Limb landmark coordinates:
= = = = =

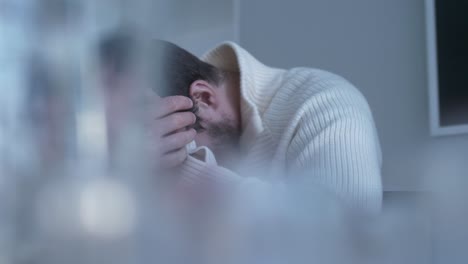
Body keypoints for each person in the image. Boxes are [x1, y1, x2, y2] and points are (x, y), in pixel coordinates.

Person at [98, 32, 383, 215]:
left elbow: (346, 232)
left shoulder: (324, 103)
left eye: (158, 132)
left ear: (203, 99)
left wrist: (182, 168)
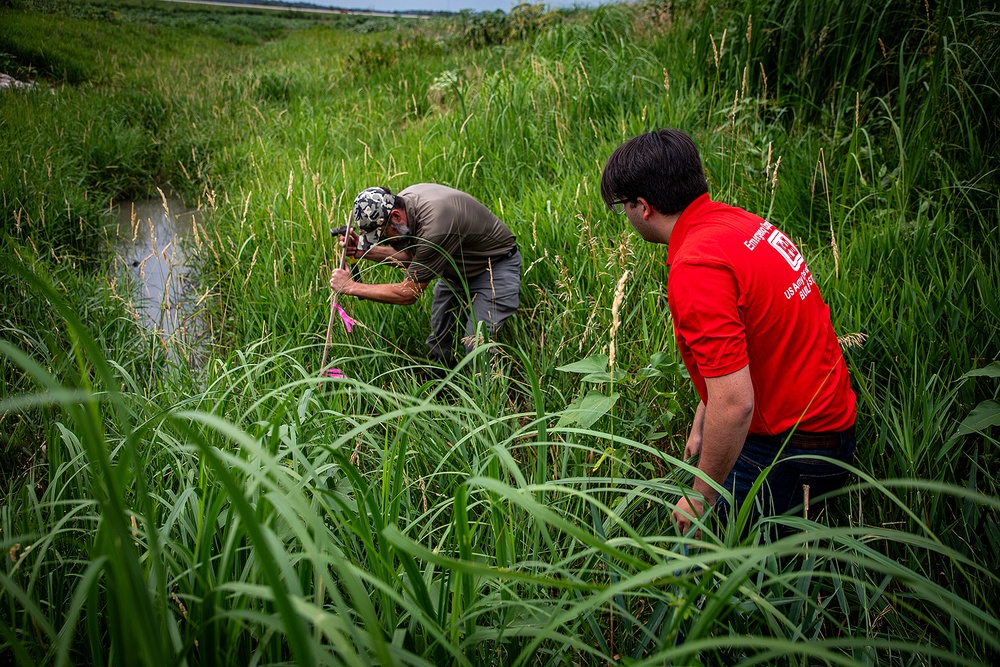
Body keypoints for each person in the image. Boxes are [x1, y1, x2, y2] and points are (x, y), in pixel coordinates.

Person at [600, 129, 857, 536]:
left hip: (797, 448)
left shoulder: (697, 267)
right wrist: (704, 413)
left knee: (698, 564)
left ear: (643, 207)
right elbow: (746, 343)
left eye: (622, 207)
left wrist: (701, 495)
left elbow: (735, 405)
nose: (626, 216)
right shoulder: (737, 224)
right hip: (824, 420)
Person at [329, 184, 521, 367]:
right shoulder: (404, 205)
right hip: (455, 270)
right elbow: (412, 256)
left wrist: (350, 287)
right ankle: (439, 384)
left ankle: (489, 395)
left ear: (395, 216)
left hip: (495, 269)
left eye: (383, 236)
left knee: (477, 344)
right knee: (440, 338)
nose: (385, 242)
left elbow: (408, 293)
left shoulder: (436, 226)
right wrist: (363, 252)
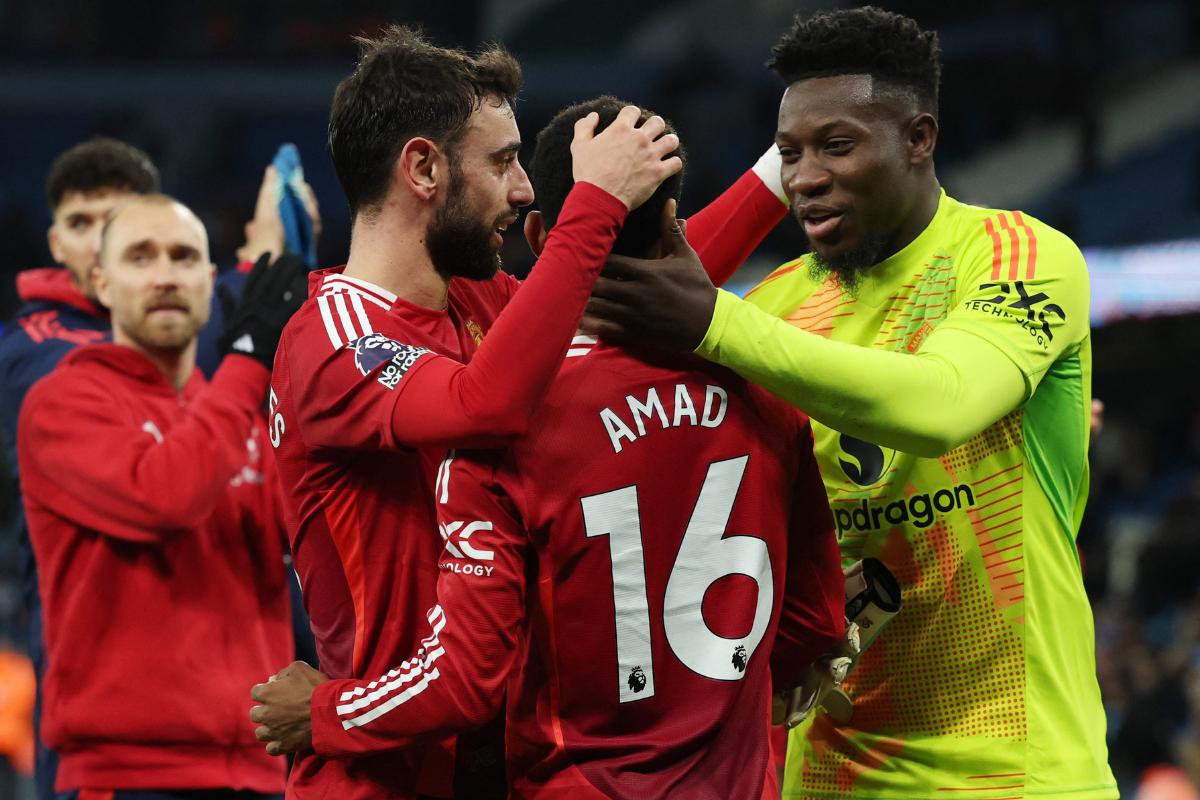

= = = = =

Problem details: Leaving the pictures aside, copy exactly and only the lines from the one holding "right wrist: (704, 413)" through the final line of the data, both ends kept.

Answer to this problem:
right wrist: (704, 413)
left knee: (698, 564)
left ear: (643, 207)
right elbow: (746, 343)
left eye: (622, 207)
left wrist: (701, 495)
left elbow: (735, 405)
nose: (626, 216)
right shoulder: (737, 224)
right hip: (824, 420)
Person at [329, 184, 521, 367]:
right shoulder: (404, 205)
right hip: (455, 270)
right elbow: (412, 256)
left wrist: (350, 287)
right ankle: (439, 384)
left ankle: (489, 395)
left ear: (395, 216)
left hip: (495, 269)
left eye: (383, 236)
left knee: (477, 344)
right knee: (440, 338)
nose: (385, 242)
left elbow: (408, 293)
left shoulder: (436, 226)
right wrist: (363, 252)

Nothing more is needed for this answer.